As this update felt larger than the normal day-to-day algorithm changes, it seemed only natural it should be worthy of a name. As a result, the name “Google Fred” officially stuck, despite Gary Illyes intending his tongue-in-cheek comment to refer to all future updates.
So how can we tell the difference between the Fred update in March and other updates?
What is Google Fred, really?
In a Q&A session at September’s Brighton SEO, Google Fred was brought up once again, and we got the final word on Fred from Gary Illyes himself. Here’s what Fred’s creator had to say:
Interviewer: Let’s talk about Fred.
Gary Illyes: Who?
Interviewer: You are the person that created Fred. So Fred is basically an algo that…
Gary Illyes: It’s not one algo, it’s all the algos.

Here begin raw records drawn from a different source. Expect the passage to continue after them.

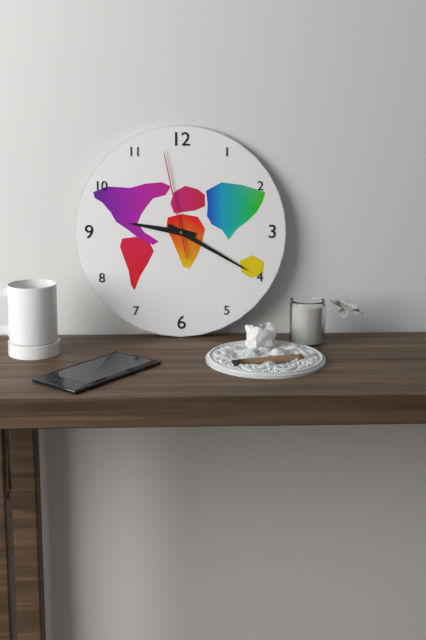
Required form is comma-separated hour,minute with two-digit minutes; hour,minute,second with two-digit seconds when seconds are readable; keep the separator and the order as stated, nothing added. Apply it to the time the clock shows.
9,20,58
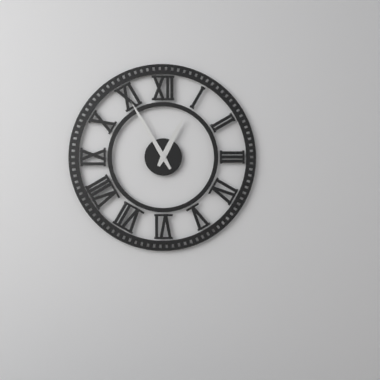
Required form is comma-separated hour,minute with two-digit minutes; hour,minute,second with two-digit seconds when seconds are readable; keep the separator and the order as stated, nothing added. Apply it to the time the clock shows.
12,55
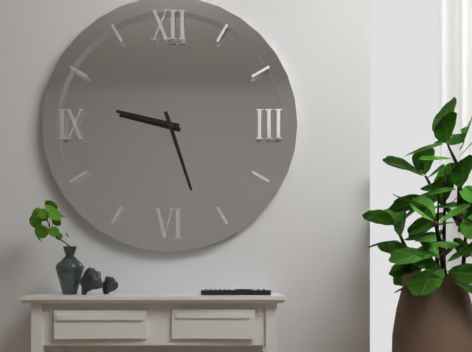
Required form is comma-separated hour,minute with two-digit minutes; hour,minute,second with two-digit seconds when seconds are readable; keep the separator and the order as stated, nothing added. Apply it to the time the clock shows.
9,27
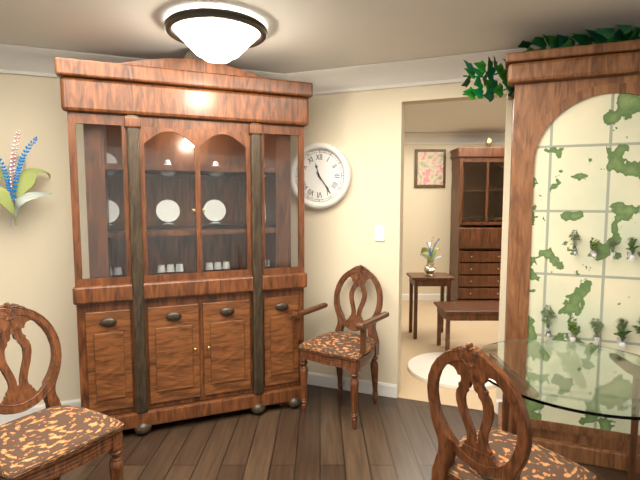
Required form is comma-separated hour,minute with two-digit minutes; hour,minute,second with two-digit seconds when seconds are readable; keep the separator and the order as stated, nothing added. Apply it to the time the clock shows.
11,24
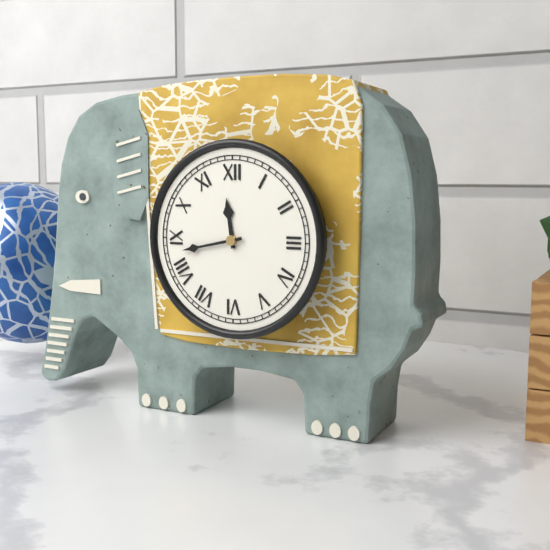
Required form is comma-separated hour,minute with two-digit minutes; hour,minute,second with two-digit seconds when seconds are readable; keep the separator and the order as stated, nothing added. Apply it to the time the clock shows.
11,43
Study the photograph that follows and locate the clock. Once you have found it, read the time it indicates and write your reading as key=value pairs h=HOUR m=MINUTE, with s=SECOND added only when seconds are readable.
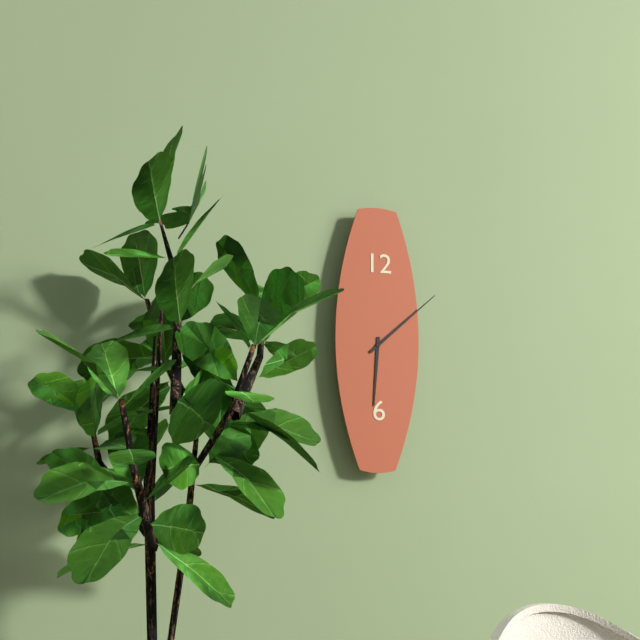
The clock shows h=6 m=8
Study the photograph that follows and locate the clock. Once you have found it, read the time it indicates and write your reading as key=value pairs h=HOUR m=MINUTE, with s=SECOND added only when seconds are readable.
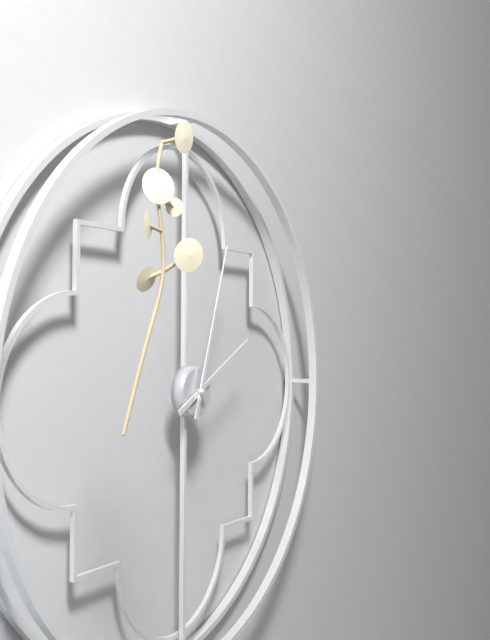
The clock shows h=2 m=3
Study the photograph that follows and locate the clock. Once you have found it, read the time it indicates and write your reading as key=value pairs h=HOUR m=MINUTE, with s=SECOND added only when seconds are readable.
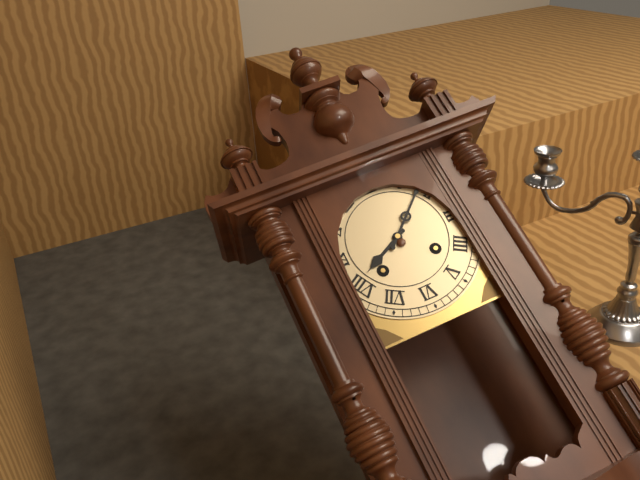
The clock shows h=8 m=8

Interviewer: So you can confirm it’s not a single algo – it’s a whole umbrella of a bunch of different changes and updates that everyone has just kind of put under this umbrella of “Fred”.
Gary Illyes: Right, so the story behind Fred is that basically I’m an asshole on Twitter. And I’m also very sarcastic which is usually a very bad combination. And Barry Schwartz, because who else, was asking me about some update that we did to the search algorithm.

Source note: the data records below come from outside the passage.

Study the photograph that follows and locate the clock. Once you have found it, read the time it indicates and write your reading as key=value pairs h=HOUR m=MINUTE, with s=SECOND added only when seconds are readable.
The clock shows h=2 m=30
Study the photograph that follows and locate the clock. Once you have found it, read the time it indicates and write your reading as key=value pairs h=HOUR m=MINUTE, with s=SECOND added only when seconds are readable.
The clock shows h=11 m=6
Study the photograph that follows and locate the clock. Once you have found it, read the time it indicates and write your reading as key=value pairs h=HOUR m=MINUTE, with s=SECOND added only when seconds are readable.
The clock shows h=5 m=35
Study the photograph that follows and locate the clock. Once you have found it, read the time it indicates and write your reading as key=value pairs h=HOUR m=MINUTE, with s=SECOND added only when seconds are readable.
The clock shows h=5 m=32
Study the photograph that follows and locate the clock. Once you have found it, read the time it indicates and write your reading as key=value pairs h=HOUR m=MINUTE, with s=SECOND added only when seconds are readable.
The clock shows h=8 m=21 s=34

And I don’t know if you know, but in average we do three or two to three updates to the search algorithm, ranking algorithm every single day. So usually our response to Barry is that sure, it’s very likely there was an update. But that day I felt even more sarcastic than I actually am, and I had to tell him that.

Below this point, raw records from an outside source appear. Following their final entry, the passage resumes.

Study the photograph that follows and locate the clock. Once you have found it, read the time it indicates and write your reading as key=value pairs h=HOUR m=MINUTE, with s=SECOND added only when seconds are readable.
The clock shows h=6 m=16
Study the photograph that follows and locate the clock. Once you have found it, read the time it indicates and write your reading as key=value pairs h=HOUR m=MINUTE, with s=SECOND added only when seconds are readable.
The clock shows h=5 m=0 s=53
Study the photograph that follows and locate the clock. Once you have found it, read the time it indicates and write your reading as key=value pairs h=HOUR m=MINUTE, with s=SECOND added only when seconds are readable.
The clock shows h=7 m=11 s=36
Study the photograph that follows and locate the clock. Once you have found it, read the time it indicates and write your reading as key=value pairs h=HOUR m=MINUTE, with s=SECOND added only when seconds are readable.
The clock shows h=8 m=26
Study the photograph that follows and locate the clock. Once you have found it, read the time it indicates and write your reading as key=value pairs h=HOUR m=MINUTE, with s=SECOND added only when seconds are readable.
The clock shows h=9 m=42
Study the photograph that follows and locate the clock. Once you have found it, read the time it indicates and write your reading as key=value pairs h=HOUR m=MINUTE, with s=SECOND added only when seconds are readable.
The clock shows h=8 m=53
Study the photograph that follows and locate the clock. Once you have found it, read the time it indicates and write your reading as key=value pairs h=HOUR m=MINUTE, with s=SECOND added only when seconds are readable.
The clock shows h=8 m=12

Oh, he was begging me practically for a name for the algorithm or update, because he likes Panda or Penguin and what’s the new one. Pork, owl, shit like that. And I just told him that, you know what, from now on every single update that we make – unless we say otherwise – will be called Fred; every single one of them.
Interviewer: So now we’re in a perpetual state of Freds?
Gary Illyes: Correct. Basically every single update that we make is a Fred. I don’t like, or I was sarcastic because I don’t like that people are focusing on this.
Every single update that we make is around quality of the site or general quality, perceived quality of the site, content and the links or whatever. All these are in the Webmaster Guidelines. When there’s something that is not in line with our Webmaster Guidelines, or we change an algorithm that modifies the Webmaster Guidelines, then we update the Webmaster Guidelines as well.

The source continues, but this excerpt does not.